#### [GEGEBENE EINTRÄGE]

====

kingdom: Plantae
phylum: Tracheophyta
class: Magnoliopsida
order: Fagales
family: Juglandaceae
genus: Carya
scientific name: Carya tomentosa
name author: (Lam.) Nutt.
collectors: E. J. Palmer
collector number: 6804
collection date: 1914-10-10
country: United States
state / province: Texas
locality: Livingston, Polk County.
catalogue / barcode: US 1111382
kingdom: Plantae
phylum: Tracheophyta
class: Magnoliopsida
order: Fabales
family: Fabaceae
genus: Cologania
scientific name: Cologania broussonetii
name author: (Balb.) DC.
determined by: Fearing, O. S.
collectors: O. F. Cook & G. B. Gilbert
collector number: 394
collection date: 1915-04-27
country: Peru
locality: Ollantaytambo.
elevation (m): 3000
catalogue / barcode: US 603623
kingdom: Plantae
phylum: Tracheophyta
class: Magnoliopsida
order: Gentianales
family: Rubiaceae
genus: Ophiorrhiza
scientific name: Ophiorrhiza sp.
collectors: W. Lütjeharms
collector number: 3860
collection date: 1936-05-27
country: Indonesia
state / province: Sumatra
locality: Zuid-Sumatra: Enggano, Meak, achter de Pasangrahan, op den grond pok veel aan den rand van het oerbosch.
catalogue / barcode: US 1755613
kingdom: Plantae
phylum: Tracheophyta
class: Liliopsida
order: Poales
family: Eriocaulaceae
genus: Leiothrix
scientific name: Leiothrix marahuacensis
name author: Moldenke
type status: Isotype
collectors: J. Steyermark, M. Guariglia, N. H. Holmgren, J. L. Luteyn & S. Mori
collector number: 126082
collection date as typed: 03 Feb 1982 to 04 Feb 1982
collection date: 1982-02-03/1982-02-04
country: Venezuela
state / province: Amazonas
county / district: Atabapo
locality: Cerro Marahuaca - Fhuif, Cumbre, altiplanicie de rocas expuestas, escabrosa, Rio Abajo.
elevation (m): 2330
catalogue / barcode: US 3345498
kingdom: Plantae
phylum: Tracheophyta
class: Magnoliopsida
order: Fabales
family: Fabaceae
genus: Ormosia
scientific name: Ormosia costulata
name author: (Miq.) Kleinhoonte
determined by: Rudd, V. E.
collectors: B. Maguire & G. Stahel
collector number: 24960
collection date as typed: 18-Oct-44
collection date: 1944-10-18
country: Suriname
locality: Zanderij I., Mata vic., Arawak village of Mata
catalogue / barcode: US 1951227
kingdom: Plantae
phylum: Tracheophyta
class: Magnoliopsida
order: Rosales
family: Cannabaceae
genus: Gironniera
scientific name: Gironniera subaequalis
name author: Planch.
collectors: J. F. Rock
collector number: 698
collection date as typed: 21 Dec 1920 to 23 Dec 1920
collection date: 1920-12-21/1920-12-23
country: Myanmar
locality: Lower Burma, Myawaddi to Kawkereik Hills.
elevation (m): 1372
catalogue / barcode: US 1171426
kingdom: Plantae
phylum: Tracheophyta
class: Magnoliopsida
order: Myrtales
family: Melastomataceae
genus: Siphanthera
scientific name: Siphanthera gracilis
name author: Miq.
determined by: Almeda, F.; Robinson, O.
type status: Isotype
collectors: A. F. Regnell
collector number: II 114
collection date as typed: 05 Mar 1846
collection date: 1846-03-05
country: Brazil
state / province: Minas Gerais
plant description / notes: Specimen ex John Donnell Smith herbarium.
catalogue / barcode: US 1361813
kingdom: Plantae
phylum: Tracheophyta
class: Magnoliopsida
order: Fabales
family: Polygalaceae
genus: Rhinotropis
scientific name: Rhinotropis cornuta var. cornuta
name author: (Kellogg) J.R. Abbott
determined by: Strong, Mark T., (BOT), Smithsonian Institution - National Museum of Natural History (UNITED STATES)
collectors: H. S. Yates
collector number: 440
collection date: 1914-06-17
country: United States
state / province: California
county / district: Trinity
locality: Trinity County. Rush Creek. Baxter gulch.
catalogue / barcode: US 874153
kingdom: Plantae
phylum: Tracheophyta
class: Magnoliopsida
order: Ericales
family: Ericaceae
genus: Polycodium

====

#### [KURZE ÜBUNG]
Schreiben Sie die gesamte Auflistung oben Zeile für Zeile unverändert ab.

#### [ANTWORT]
kingdom: Plantae
phylum: Tracheophyta
class: Magnoliopsida
order: Fagales
family: Juglandaceae
genus: Carya
scientific name: Carya tomentosa
name author: (Lam.) Nutt.
collectors: E. J. Palmer
collector number: 6804
collection date: 1914-10-10
country: United States
state / province: Texas
locality: Livingston, Polk County.
catalogue / barcode: US 1111382
kingdom: Plantae
phylum: Tracheophyta
class: Magnoliopsida
order: Fabales
family: Fabaceae
genus: Cologania
scientific name: Cologania broussonetii
name author: (Balb.) DC.
determined by: Fearing, O. S.
collectors: O. F. Cook & G. B. Gilbert
collector number: 394
collection date: 1915-04-27
country: Peru
locality: Ollantaytambo.
elevation (m): 3000
catalogue / barcode: US 603623
kingdom: Plantae
phylum: Tracheophyta
class: Magnoliopsida
order: Gentianales
family: Rubiaceae
genus: Ophiorrhiza
scientific name: Ophiorrhiza sp.
collectors: W. Lütjeharms
collector number: 3860
collection date: 1936-05-27
country: Indonesia
state / province: Sumatra
locality: Zuid-Sumatra: Enggano, Meak, achter de Pasangrahan, op den grond pok veel aan den rand van het oerbosch.
catalogue / barcode: US 1755613
kingdom: Plantae
phylum: Tracheophyta
class: Liliopsida
order: Poales
family: Eriocaulaceae
genus: Leiothrix
scientific name: Leiothrix marahuacensis
name author: Moldenke
type status: Isotype
collectors: J. Steyermark, M. Guariglia, N. H. Holmgren, J. L. Luteyn & S. Mori
collector number: 126082
collection date as typed: 03 Feb 1982 to 04 Feb 1982
collection date: 1982-02-03/1982-02-04
country: Venezuela
state / province: Amazonas
county / district: Atabapo
locality: Cerro Marahuaca - Fhuif, Cumbre, altiplanicie de rocas expuestas, escabrosa, Rio Abajo.
elevation (m): 2330
catalogue / barcode: US 3345498
kingdom: Plantae
phylum: Tracheophyta
class: Magnoliopsida
order: Fabales
family: Fabaceae
genus: Ormosia
scientific name: Ormosia costulata
name author: (Miq.) Kleinhoonte
determined by: Rudd, V. E.
collectors: B. Maguire & G. Stahel
collector number: 24960
collection date as typed: 18-Oct-44
collection date: 1944-10-18
country: Suriname
locality: Zanderij I., Mata vic., Arawak village of Mata
catalogue / barcode: US 1951227
kingdom: Plantae
phylum: Tracheophyta
class: Magnoliopsida
order: Rosales
family: Cannabaceae
genus: Gironniera
scientific name: Gironniera subaequalis
name author: Planch.
collectors: J. F. Rock
collector number: 698
collection date as typed: 21 Dec 1920 to 23 Dec 1920
collection date: 1920-12-21/1920-12-23
country: Myanmar
locality: Lower Burma, Myawaddi to Kawkereik Hills.
elevation (m): 1372
catalogue / barcode: US 1171426
kingdom: Plantae
phylum: Tracheophyta
class: Magnoliopsida
order: Myrtales
family: Melastomataceae
genus: Siphanthera
scientific name: Siphanthera gracilis
name author: Miq.
determined by: Almeda, F.; Robinson, O.
type status: Isotype
collectors: A. F. Regnell
collector number: II 114
collection date as typed: 05 Mar 1846
collection date: 1846-03-05
country: Brazil
state / province: Minas Gerais
plant description / notes: Specimen ex John Donnell Smith herbarium.
catalogue / barcode: US 1361813
kingdom: Plantae
phylum: Tracheophyta
class: Magnoliopsida
order: Fabales
family: Polygalaceae
genus: Rhinotropis
scientific name: Rhinotropis cornuta var. cornuta
name author: (Kellogg) J.R. Abbott
determined by: Strong, Mark T., (BOT), Smithsonian Institution - National Museum of Natural History (UNITED STATES)
collectors: H. S. Yates
collector number: 440
collection date: 1914-06-17
country: United States
state / province: California
county / district: Trinity
locality: Trinity County. Rush Creek. Baxter gulch.
catalogue / barcode: US 874153
kingdom: Plantae
phylum: Tracheophyta
class: Magnoliopsida
order: Ericales
family: Ericaceae
genus: Polycodium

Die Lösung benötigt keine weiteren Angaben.